**Available records**:
# # # # #

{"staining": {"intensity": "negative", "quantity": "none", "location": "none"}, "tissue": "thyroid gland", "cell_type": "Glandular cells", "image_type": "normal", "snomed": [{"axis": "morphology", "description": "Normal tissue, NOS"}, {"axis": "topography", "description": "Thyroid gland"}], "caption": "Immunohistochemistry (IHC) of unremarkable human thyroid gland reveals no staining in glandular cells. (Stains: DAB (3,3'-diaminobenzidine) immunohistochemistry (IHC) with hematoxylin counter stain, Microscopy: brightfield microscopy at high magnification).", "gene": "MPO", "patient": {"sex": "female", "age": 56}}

# # # # #

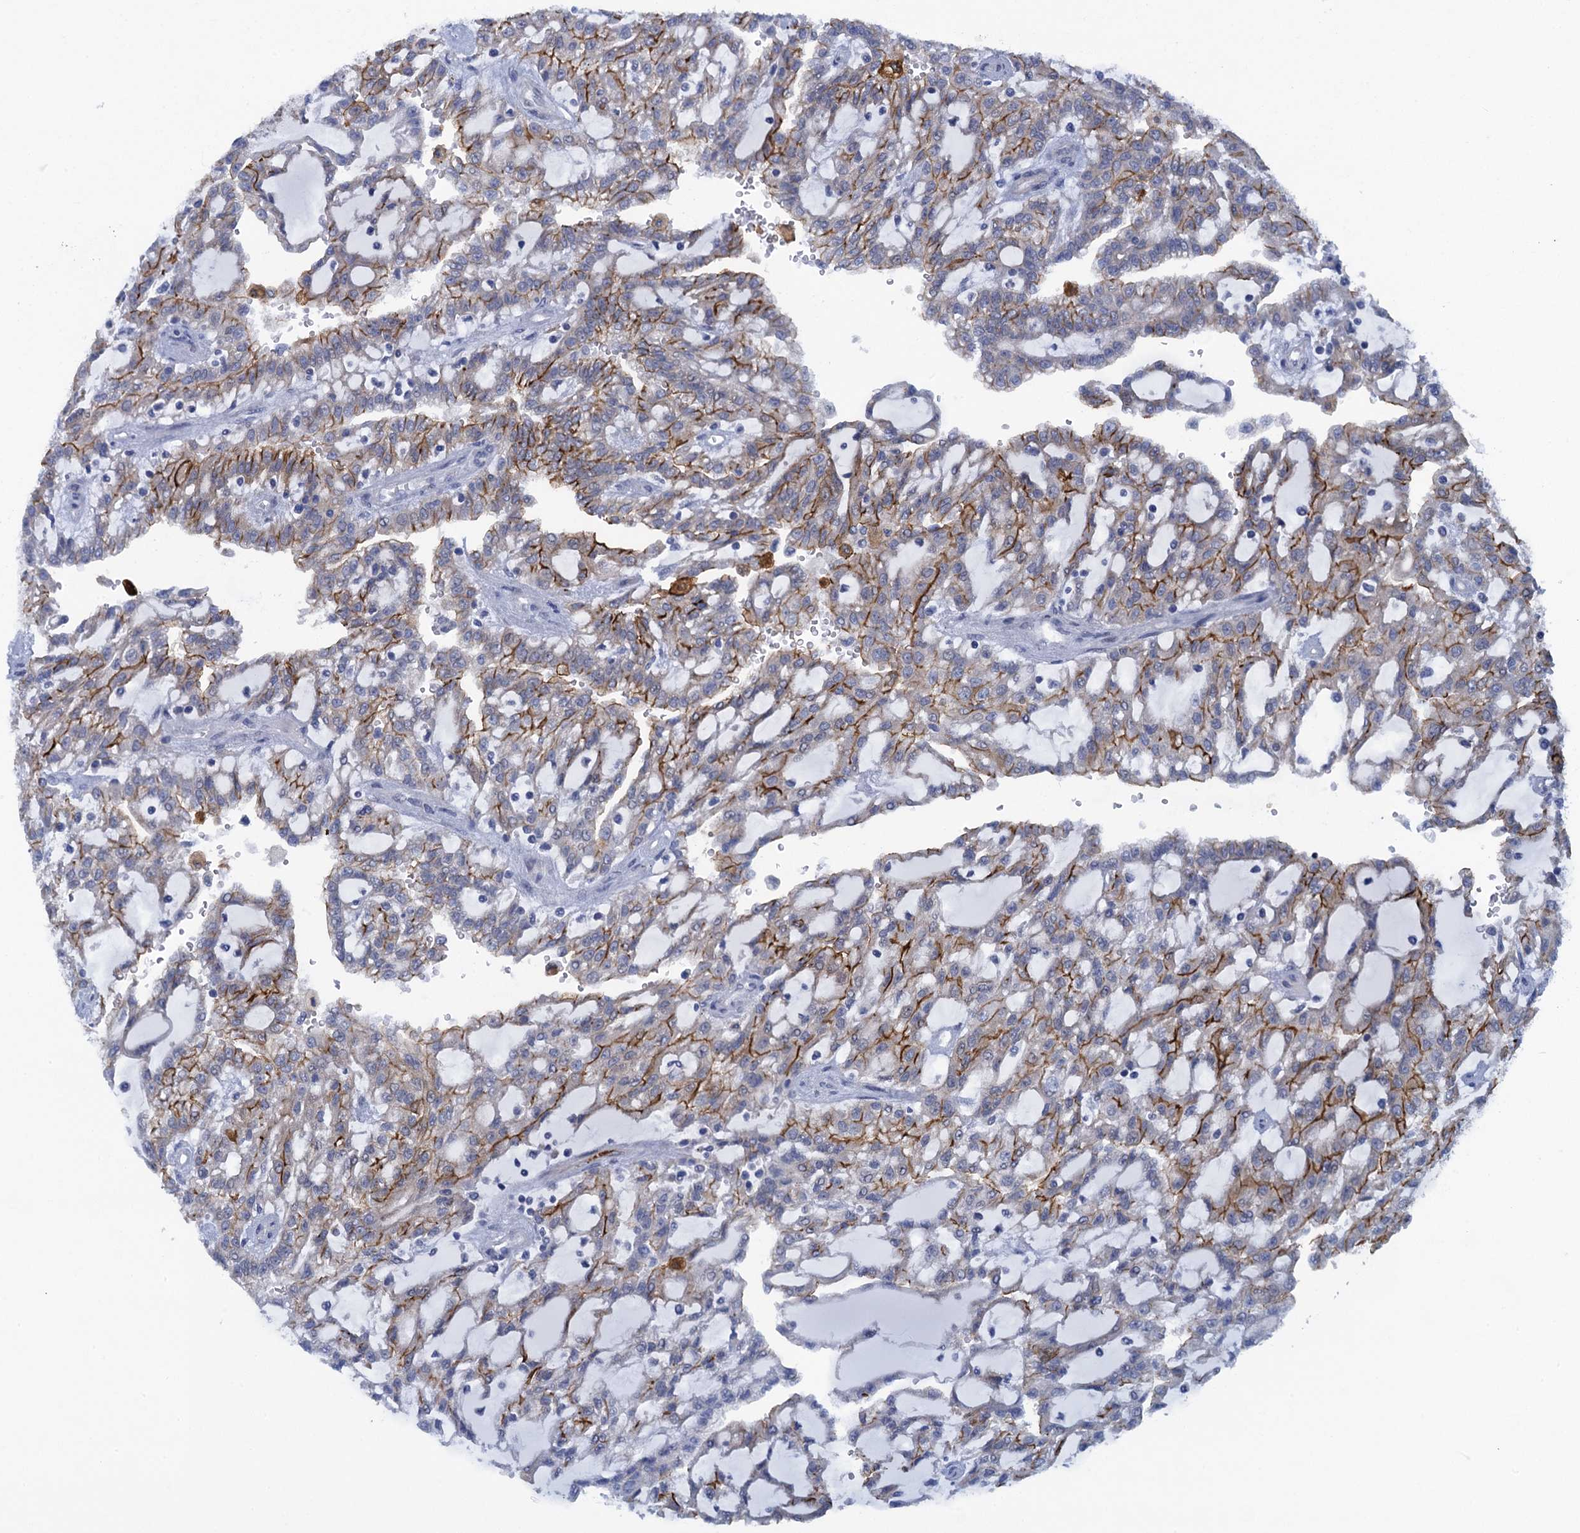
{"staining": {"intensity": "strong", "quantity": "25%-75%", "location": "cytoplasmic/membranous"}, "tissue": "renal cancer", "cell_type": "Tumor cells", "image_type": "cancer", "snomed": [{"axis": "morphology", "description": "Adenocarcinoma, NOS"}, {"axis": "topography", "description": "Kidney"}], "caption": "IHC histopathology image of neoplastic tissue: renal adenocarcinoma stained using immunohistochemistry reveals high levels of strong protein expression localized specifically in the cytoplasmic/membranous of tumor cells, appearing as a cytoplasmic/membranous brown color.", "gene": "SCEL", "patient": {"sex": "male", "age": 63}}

# # # # #

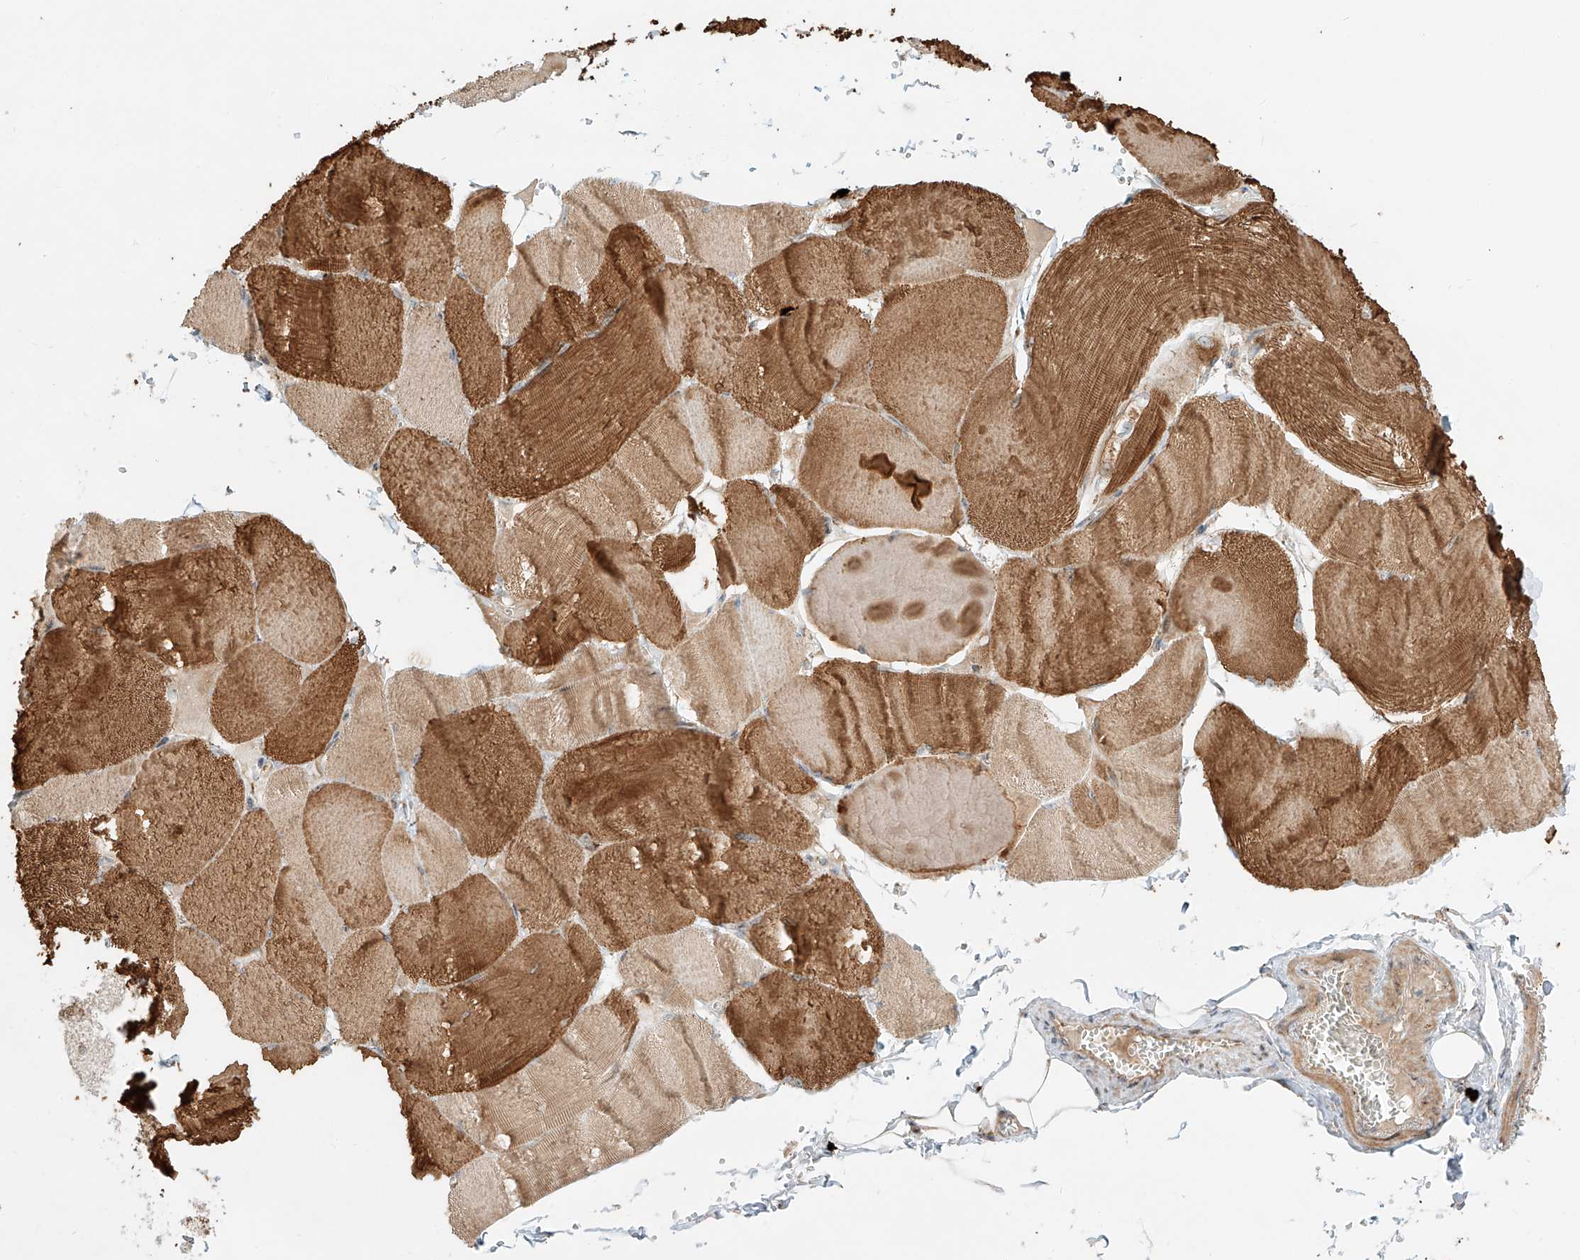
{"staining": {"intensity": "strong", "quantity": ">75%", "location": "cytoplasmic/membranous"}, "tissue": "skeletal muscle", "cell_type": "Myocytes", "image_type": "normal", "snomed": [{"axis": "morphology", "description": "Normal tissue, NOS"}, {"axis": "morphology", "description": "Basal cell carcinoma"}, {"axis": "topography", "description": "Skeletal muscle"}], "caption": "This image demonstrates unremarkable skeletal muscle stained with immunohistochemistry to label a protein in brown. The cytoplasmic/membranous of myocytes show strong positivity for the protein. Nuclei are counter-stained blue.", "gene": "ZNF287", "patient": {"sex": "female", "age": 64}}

# # # # #

**Exercise prompt**: Each line of the records that contains the string "with" must be copied.

**Task response**:
{"staining": {"intensity": "negative", "quantity": "none", "location": "none"}, "tissue": "thyroid gland", "cell_type": "Glandular cells", "image_type": "normal", "snomed": [{"axis": "morphology", "description": "Normal tissue, NOS"}, {"axis": "topography", "description": "Thyroid gland"}], "caption": "Immunohistochemistry (IHC) of unremarkable human thyroid gland reveals no staining in glandular cells. (Stains: DAB (3,3'-diaminobenzidine) immunohistochemistry (IHC) with hematoxylin counter stain, Microscopy: brightfield microscopy at high magnification).", "gene": "MPO", "patient": {"sex": "female", "age": 56}}
{"staining": {"intensity": "strong", "quantity": ">75%", "location": "cytoplasmic/membranous"}, "tissue": "skeletal muscle", "cell_type": "Myocytes", "image_type": "normal", "snomed": [{"axis": "morphology", "description": "Normal tissue, NOS"}, {"axis": "morphology", "description": "Basal cell carcinoma"}, {"axis": "topography", "description": "Skeletal muscle"}], "caption": "This image demonstrates unremarkable skeletal muscle stained with immunohistochemistry to label a protein in brown. The cytoplasmic/membranous of myocytes show strong positivity for the protein. Nuclei are counter-stained blue.", "gene": "ZNF287", "patient": {"sex": "female", "age": 64}}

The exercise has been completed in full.